India has also embarked on a road map with substantial objectives for achieving its NDC targets, and is well on its way to meeting its future emission reduction goals. I am very proud to say that India is perhaps the only large economy in the world that is on track to achieving its NDC targets; in fact, I feel that we may overachieve them. Lastly, I would like to emphasise the sustainable use of resources for a holistic and healthy lifestyle that keeps carbon emissions low at an individual level. We have to deal with Mother Earth in a spirit of trusteeship.
“India is well on its way to meeting its future emission reduction goals. It is perhaps the only large economy in the world that is on track to achieving its NDC targets; in fact, we may overachieve them.”
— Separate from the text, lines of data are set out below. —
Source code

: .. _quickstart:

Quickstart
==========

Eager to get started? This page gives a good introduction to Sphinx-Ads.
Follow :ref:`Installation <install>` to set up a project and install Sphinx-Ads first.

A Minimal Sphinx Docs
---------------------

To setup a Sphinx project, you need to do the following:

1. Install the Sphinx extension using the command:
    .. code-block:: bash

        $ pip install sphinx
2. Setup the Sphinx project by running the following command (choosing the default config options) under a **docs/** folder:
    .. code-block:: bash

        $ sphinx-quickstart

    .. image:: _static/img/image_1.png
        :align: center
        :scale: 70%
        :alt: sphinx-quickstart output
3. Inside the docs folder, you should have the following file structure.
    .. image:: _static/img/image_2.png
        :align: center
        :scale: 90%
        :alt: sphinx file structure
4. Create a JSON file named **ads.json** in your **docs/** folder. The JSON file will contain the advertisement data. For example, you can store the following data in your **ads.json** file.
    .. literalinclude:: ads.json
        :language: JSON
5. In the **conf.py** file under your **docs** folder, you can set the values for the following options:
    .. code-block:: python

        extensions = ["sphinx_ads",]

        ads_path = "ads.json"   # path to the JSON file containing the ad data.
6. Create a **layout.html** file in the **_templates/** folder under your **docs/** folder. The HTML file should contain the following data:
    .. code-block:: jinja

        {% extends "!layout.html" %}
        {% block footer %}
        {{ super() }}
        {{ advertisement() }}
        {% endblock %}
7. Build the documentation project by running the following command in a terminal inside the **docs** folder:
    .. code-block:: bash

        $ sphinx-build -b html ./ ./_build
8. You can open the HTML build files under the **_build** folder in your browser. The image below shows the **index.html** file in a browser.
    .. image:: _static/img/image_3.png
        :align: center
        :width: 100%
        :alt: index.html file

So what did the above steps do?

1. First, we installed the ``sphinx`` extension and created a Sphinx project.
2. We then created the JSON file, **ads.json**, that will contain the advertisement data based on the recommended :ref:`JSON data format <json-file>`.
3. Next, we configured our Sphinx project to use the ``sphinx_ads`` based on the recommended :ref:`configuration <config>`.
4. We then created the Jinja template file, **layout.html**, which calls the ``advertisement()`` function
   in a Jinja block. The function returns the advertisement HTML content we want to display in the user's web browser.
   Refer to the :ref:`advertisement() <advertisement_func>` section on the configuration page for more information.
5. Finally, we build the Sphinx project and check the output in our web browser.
On the biggest challenges before us, one of the most important is making technology cheaper as fast as possible. We are in the process of enhancing the share of renewable energy, but it requires technologies for balancing and storage, such as battery and green hydrogen. However, the cost of these technologies needs to be quickly brought down to make them affordable and feasible, for which we need a lot of international cooperation.
Another area where India has done well is regional cooperation. Every Indian state has been working separately for the promotion of renewable energy. Earlier, there were huge issues of diversity and variability. We have been successful in integrating renewable energy at the national level. All renewable energy is being fed into the national grid, so we are reaping the benefits of diversity and better stability.
Going forward, the honourable prime minister has given a call for the “One Sun, One World and One Grid” initiative. Hence, we need to integrate our electricity grids and grow them as fast as possible so that we can reap the benefits of time zone differences and diversity to make solar energy more viable. Another area of importance is the market integration of green energy. India has been successful in integrating green energy in its power exchanges. We already have a green term-ahead market, while a green day-ahead market is on the anvil.
The Berlin Energy Transition Dialogue (BETD) has become a leading international forum for key stakeholders of the energy sector. High-level policymakers from industry, science and civil society are given the opportunity to share their experiences. Over 2,000 participants from more than 90 countries, 50 foreign and energy ministers and state secretaries, and over 100 high-level speakers take part in the dialogue. The BETD is hosted and supported by the German Federal Government and is a joint initiative of the German Renewable Energy Federation (BEE), the German Solar Association (BSW-Solar), the German Energy Agency (Dena) and Eclareon. The theme of the seventh BETD, held on March 16-17, 2021, was “Energiewende – Towards Climate Neutrality”. Due to the pandemic, the conference took place as a virtual event, and over 13,000 participants took part in it.